80 is the new 65: The Fairytale of Retirement

Have you heard? A new survey came out that shows 25% of middle class Americans say they plan to delay retirement until at least 80. Given the average lifespan of a human is 78 years, that’s basically saying a good chunk of Americans are sure they are going to have work every day until they die.

The Wells Fargo retirement survey also shows that on average, Americans have only saved 7% of the retirement money they hoped to put aside. Yikes. One-third of those surveyed in their 60s had saved less than $25k for retirement.

Of course the study is by Wells Fargo, a bank, designed to scare you into investing your money (with them) so you’ll have enough saved for retirement. But the facts are striking — with the disappearing middle class and lack of salaries keeping up with inflation, it’s tough for most Americans to imagine a real retirement for many years to come.

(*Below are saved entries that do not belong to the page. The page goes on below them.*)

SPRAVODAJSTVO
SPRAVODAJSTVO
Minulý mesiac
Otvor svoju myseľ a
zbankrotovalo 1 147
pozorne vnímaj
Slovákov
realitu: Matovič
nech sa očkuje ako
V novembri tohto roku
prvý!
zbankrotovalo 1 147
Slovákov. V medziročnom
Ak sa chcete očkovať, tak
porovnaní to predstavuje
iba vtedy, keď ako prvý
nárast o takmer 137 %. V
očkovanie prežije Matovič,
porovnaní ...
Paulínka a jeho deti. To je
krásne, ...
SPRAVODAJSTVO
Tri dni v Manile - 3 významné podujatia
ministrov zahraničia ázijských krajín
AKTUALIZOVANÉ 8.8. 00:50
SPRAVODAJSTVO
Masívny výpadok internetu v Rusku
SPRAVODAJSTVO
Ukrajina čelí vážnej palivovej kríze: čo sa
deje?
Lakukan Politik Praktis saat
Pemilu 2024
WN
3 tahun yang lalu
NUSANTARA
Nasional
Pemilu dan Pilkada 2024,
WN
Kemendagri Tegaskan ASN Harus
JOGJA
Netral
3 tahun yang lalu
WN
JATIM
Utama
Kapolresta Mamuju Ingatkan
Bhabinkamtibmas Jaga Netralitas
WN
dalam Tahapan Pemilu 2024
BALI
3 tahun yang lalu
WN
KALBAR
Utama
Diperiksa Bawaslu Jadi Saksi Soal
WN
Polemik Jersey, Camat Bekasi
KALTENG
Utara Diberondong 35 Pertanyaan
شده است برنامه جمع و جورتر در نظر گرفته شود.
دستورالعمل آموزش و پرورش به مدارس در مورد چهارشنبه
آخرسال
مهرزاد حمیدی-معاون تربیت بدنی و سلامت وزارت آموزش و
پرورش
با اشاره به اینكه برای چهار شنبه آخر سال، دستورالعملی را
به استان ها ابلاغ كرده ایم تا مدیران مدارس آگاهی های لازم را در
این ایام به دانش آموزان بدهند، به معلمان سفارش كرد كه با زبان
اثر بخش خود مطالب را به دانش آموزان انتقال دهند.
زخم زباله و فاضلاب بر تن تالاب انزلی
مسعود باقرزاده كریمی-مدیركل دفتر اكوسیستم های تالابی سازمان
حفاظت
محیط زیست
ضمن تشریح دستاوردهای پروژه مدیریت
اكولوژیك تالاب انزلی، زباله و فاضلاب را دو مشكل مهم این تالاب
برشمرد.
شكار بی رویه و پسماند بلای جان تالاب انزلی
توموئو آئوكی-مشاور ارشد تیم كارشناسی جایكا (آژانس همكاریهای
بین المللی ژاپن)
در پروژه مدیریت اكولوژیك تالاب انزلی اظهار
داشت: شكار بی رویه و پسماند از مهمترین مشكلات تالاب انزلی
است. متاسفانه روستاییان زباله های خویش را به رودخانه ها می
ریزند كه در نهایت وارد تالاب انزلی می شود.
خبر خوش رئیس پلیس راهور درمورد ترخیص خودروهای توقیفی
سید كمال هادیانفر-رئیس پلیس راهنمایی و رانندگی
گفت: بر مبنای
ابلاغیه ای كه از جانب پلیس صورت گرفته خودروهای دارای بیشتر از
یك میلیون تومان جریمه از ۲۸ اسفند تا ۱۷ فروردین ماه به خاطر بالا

I’m hoping to not be a statistic, but everyday I watch my stock portfolio lose a few hundred here, a few thousand there. I’ve pulled out of most of my “risky” stocks and set myself up for a long-term, value investing course with a little diversified risk in ETF form, focused on MCD, SBUX, IHI, JNJ, AAPL, CVX and XLF, with high-dividend ETFs and commodities in my IRA for tax benefits (such as GLD, SLV, and SPY). Still, one has to wonder if the economy will ever return to its former growth levels. The government and big banks (same difference) wants you to believe they will, with all the propaganda about long-term investing and growth to ensure they remain in control, but it’s not really clear if there will be a time when the world has just changes so fundamentally that the growth of the past is no more.

In order to keep pace with inflation your portfolio, on average, has to eek out a 3.43% gain each year. That’s to break even. In theory, you’re supposed to earn interest on top of that to grow your networth. 5%-10% average growth on your portfolio is great.

As of today, the annualized return of the S&P 500 Index (and its predecessor index) is about 9.26%, the 5-year annualized return is about -2.92%, the 10-year annualized return is about -1.75%, and 15-year annualized return is about 6.19%, the 20-year annualized return is about 8.22%, and the 25-year annualized return is about 9.61%. The current 5-year annualized return of -2.92% is the worst it has been since 1941, during World War II, when the annualized 5-year return was about -7.51%. The current 10-year annualized return of about -1.75% is the worst it has ever been based on the data I have back through 1926.

While it’s surely sexier to invest in individual stocks, it’s probably best to just throw in the towel and invest in the general markets. That said, is judging the time between 1926 and 2011 really long enough to say that things can’t change? That’s not even 100 years of data. Our markets are built for growth (capitalism can’t work without constant, infinite growth of business) but can all businesses continue to grow when the majority of people living in the country don’t have money to spend, and aren’t being paid wages that keep up with inflation?

Perhaps this will all sort itself out in the long term, but I certainly don’t trust so blindly to believe what happened from 1926 to 2011 will be able to continue on as if the world hasn’t changed.